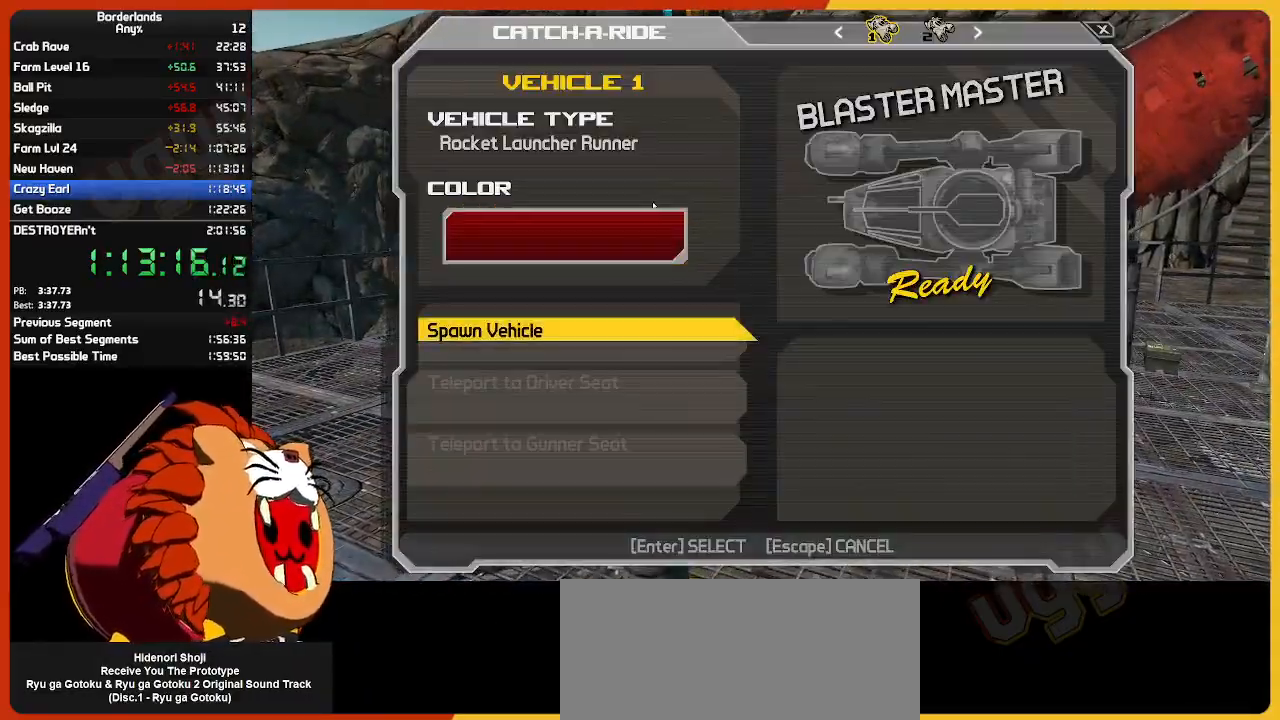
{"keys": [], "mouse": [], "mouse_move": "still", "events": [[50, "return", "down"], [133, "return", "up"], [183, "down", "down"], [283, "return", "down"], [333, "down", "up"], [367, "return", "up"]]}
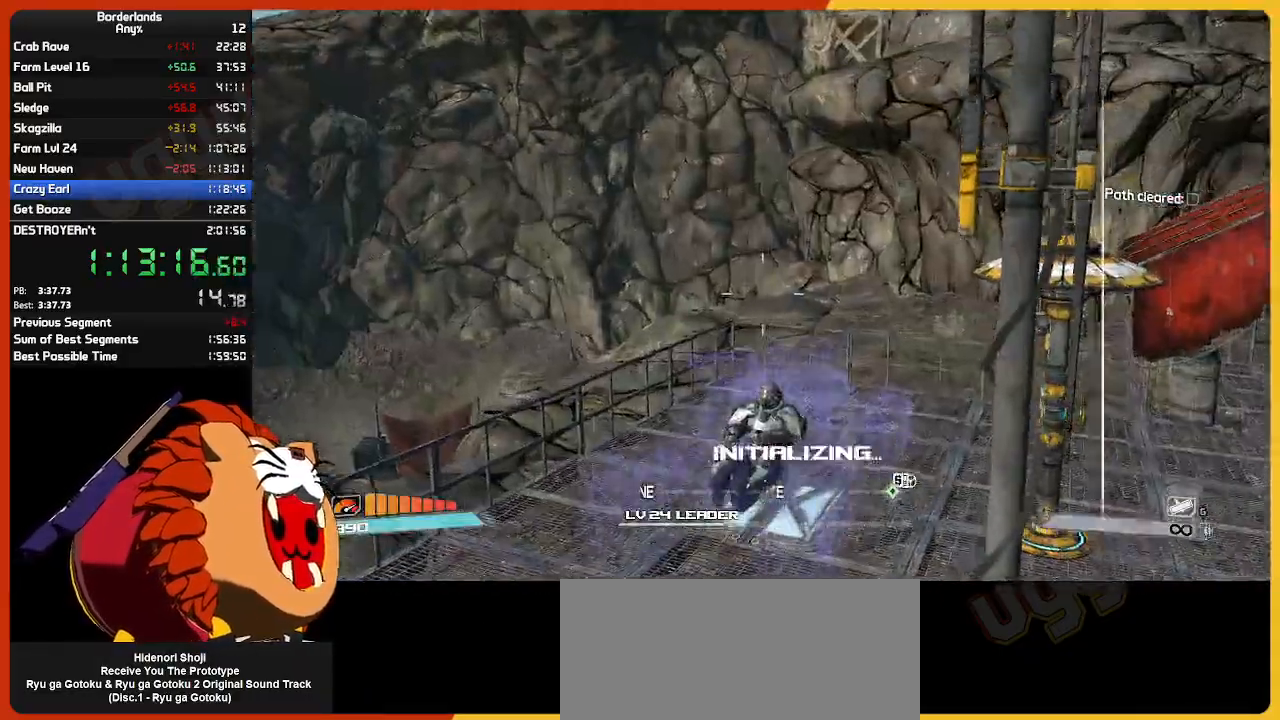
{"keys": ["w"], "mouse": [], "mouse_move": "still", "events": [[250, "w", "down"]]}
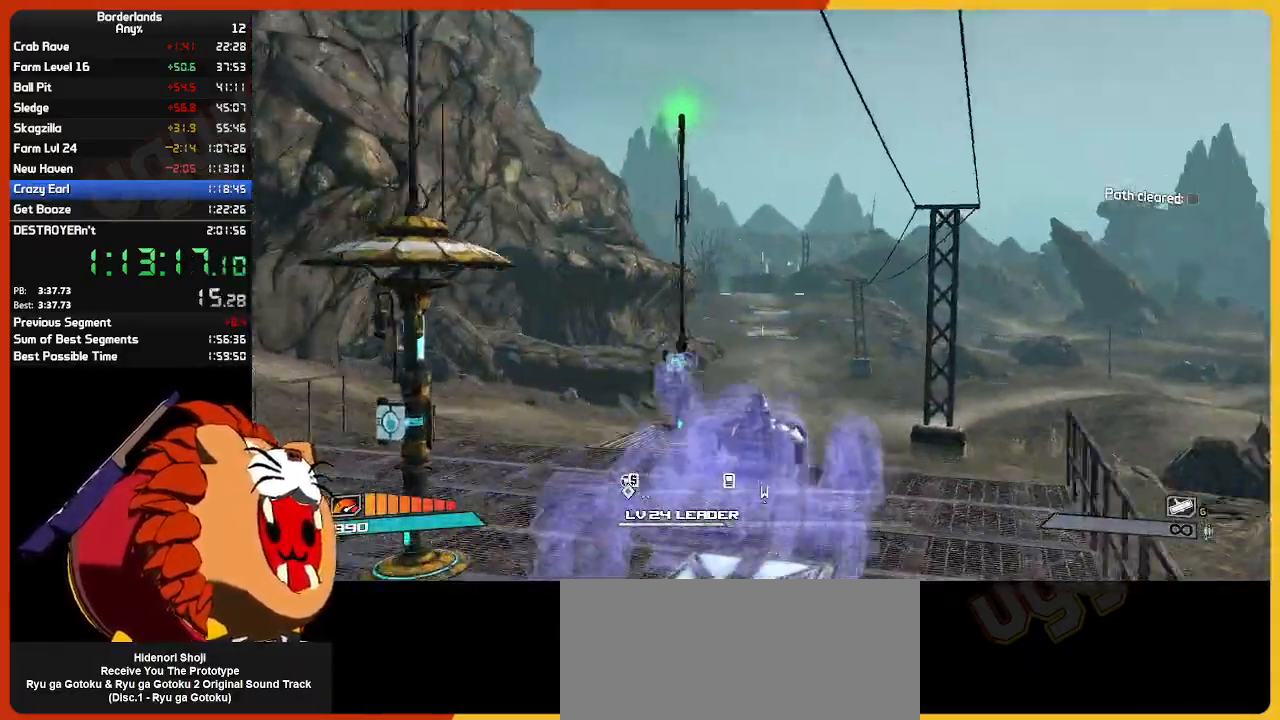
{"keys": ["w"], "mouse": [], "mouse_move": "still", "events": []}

[PROBLEM] The answer must be the full listing, word for word, with no images in it.

[FINISHED EXERCISE]
{"keys": [], "mouse": [], "mouse_move": "still", "events": [[50, "return", "down"], [133, "return", "up"], [183, "down", "down"], [283, "return", "down"], [333, "down", "up"], [367, "return", "up"]]}
{"keys": ["w"], "mouse": [], "mouse_move": "still", "events": [[250, "w", "down"]]}
{"keys": ["w"], "mouse": [], "mouse_move": "still", "events": []}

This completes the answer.